For example, once word line 302 is activated, the voltage along bit
line 332 or 334 will drop based on whether storage cell 352 stores
a 0 or a 1. Similarly, the voltage along bit line 336 or 338 will
drop based on whether storage cell 354 contains a 0 or a 1.
[0023] Column decoder 206 determines which of the columns 322-328
from FIG. 3 contains the storage cell that is to be read.
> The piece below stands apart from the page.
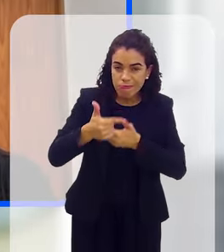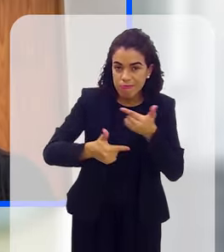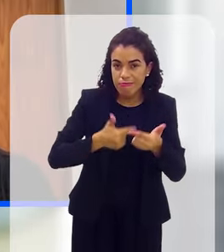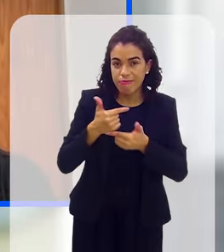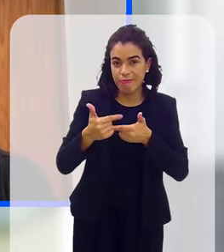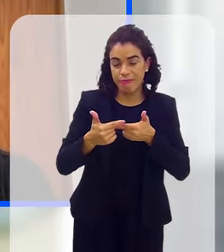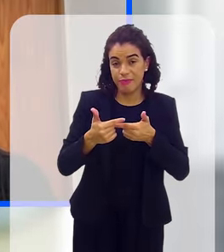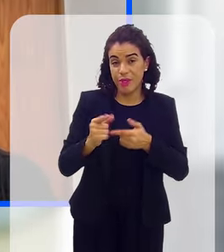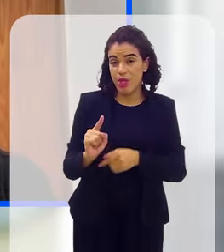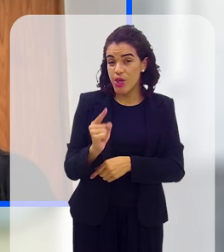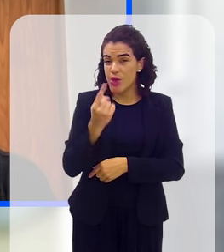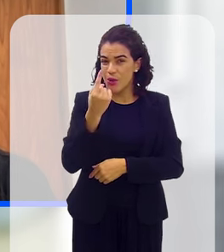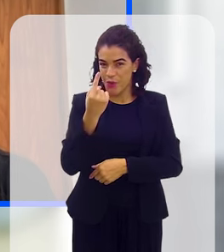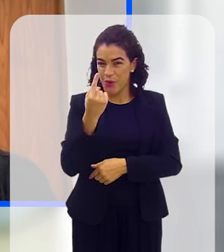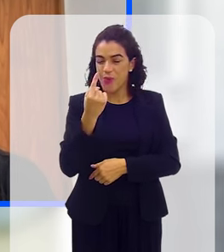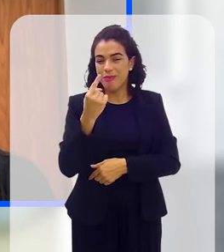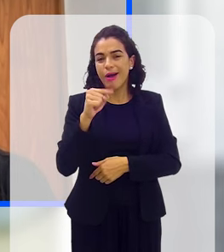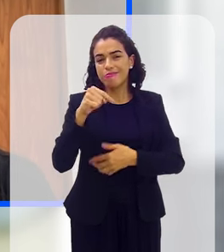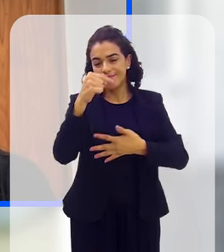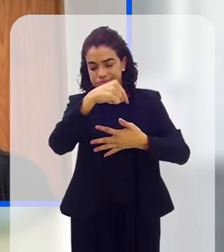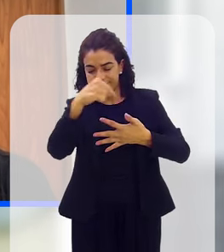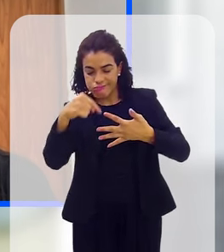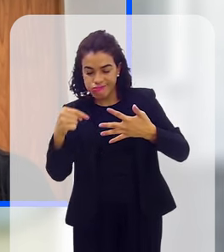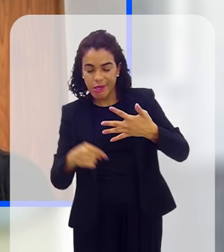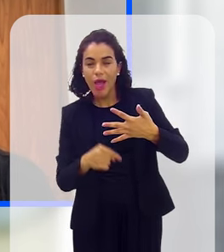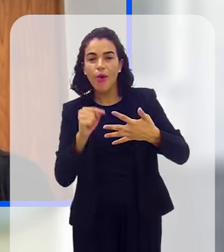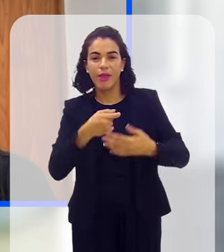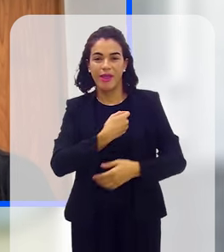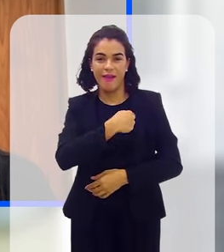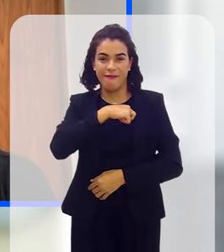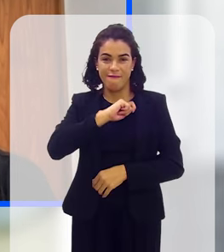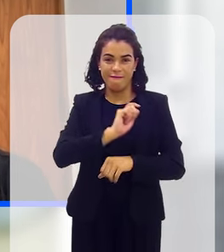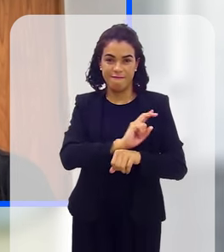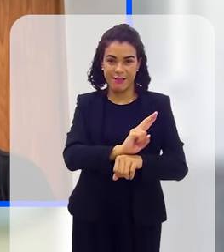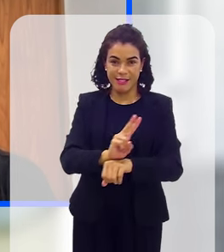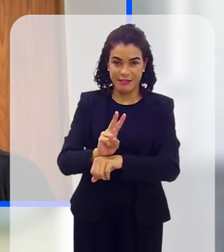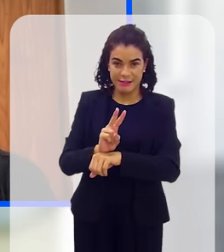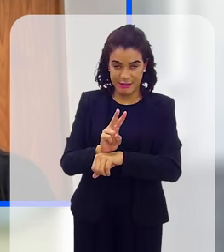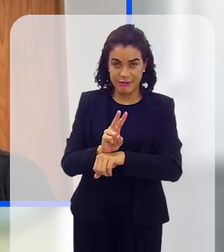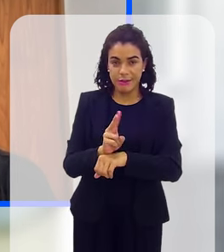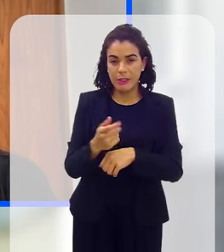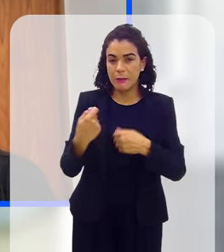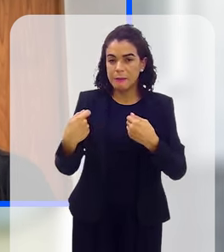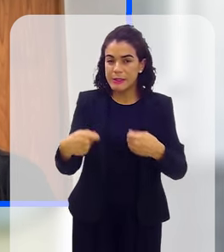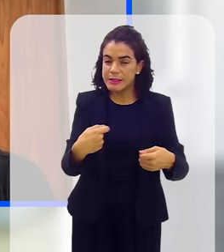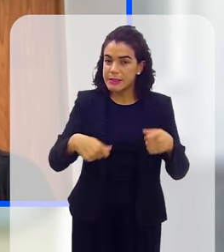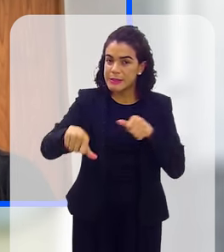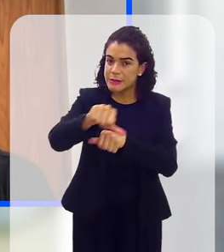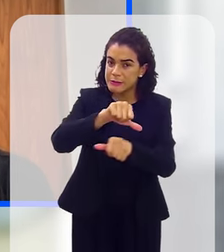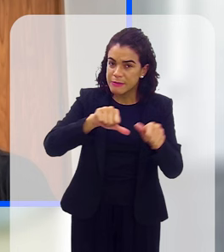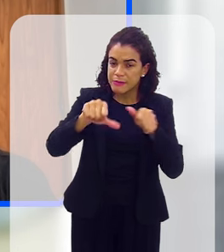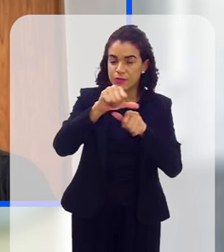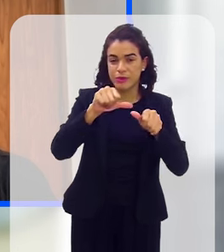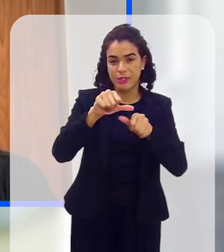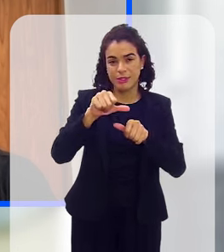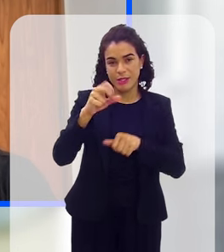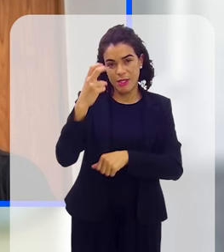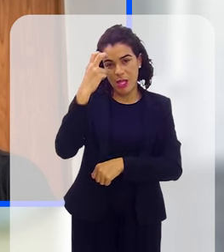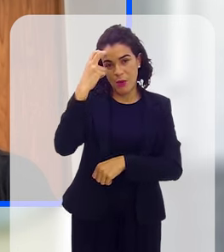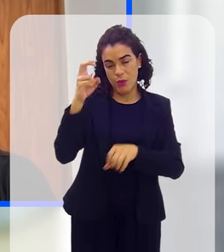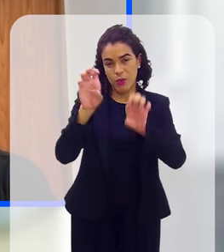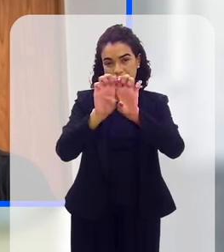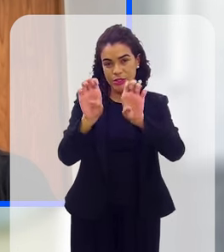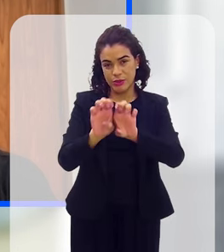E uma dessas questões da governança é a fiscalização, né? Então, tem que haver uma mudança na cultura, na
More
specifically, column decoder 206 is configured to receive an output
signal from each of the columns 322-328 and select the output
signal form the column corresponding to the storage cell being
read. Each of the output signals corresponds to the differential
voltage carried in the differential pair of bit lines. For example,
if storage cell 352 is to be read, column decoder 206 selects
column 322 and its differential pair of bit lines 332-334. Sense
amplifier 208 then may sense which of the selected differential
pair of bit lines has the higher voltage through amplification,
thus determining whether the storage cell stores a 0 or a 1. In
other words, the sense amplifier 208 is configured to determine the
state of the selected column by sensing the column voltage
differential. Continuing the previous example, once column decoder
206 selects column 322, the sense amplifier will sense, or
determine, which of bit lines 332 and 334 has a higher voltage.
Once this is determined, the state of storage cell 352 is able to
be determined.
[0024] Read controller 204 then may identify consecutive reads from
storage cells accessed via the same word line. For example, if a
read from storage cell 352 is immediately followed by a read from
storage cell 354, which is on the same word line, word line 302, as
storage cell 352, read controller 204 makes this identification.
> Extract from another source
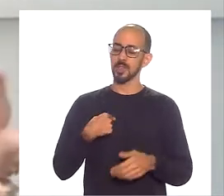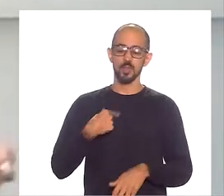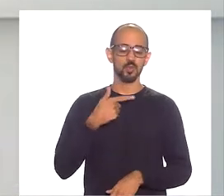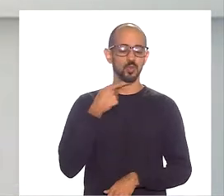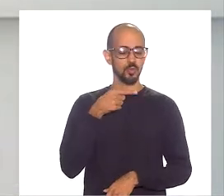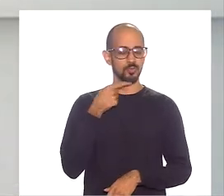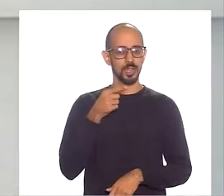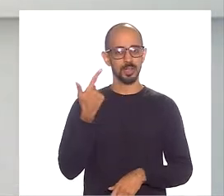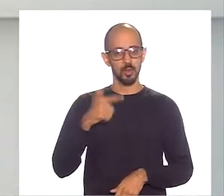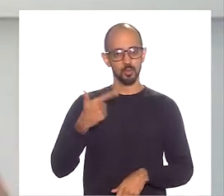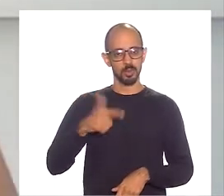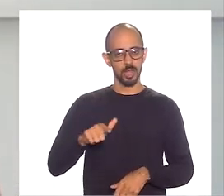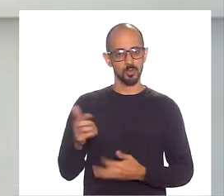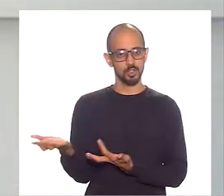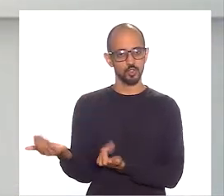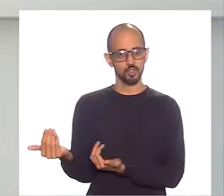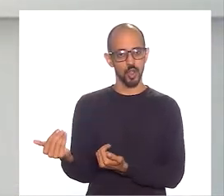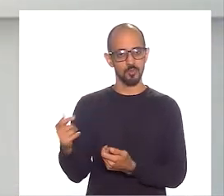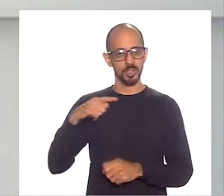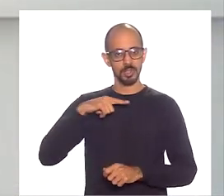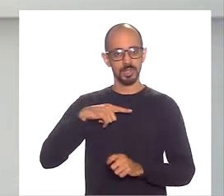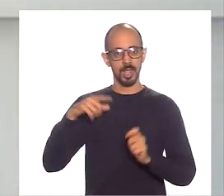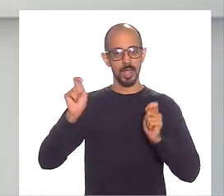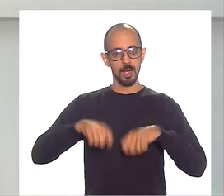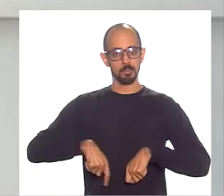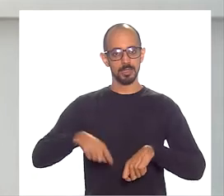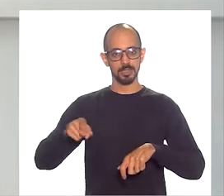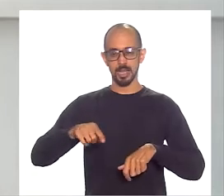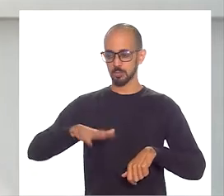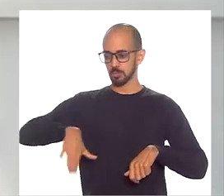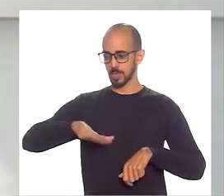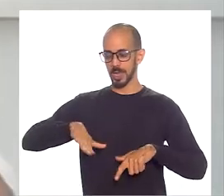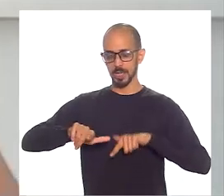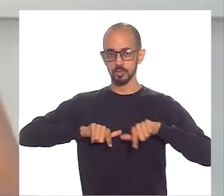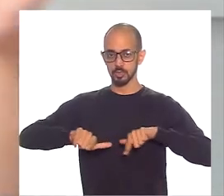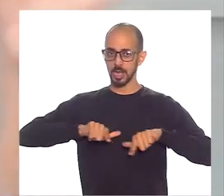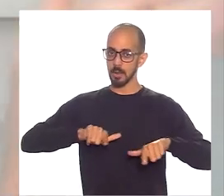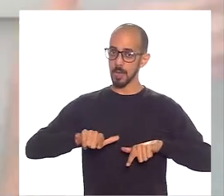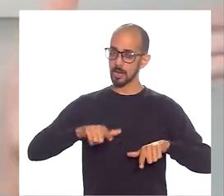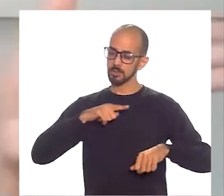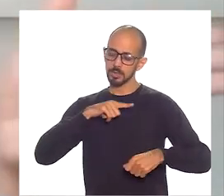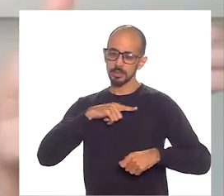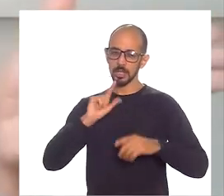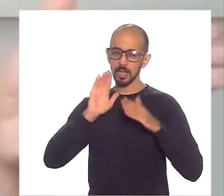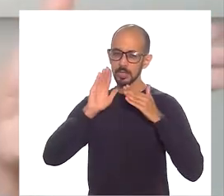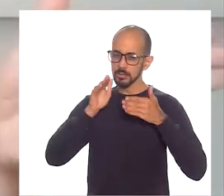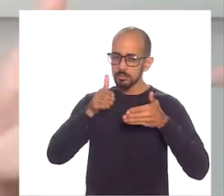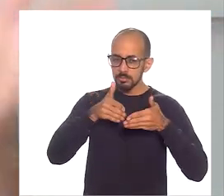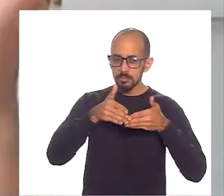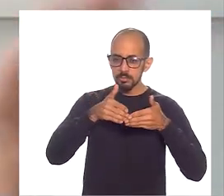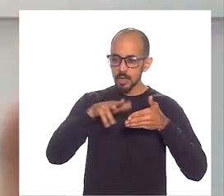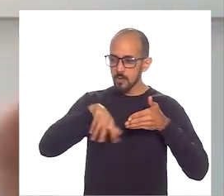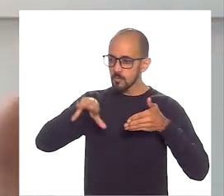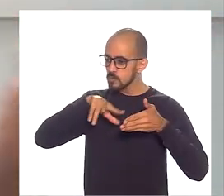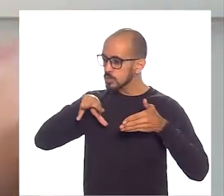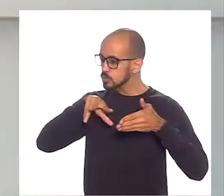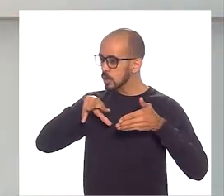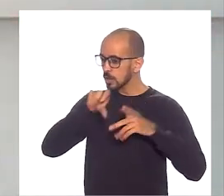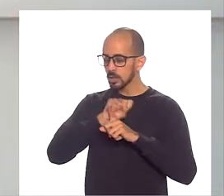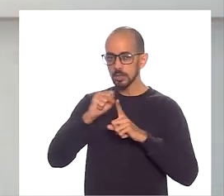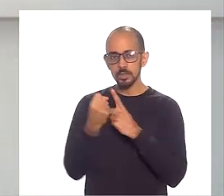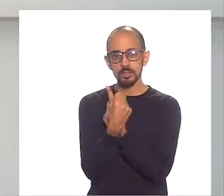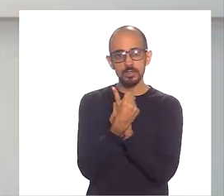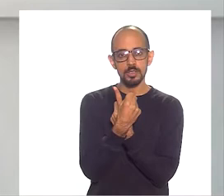dúvida que esse jovem sai muito mais bem preparado para o mercado de trabalho, com um olhar muito mais amplo sobre a sociedade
Unlike the conventional SRAM, if an identification is made that
consecutive reads from storage cells accessed via the same word
line is made by read controller 204, the bit lines 332-346 are not
precharged between these two reads. Because activation of a
specified word line creates a differential for each of the storage
cells on the word line that represents the state of the bit in each
of the storage cells, no precharge is necessary for reading other
storage cells on the same word line. Therefore, the bit lines
332-346 may only be precharged once in conjunction with the
consecutive reads--prior to, or at the start of the consecutive
reads. By reducing the number of precharges (i.e., by not
precharging the differential pair of bit lines after every read),
power consumed by the SRAM 104 is reduced.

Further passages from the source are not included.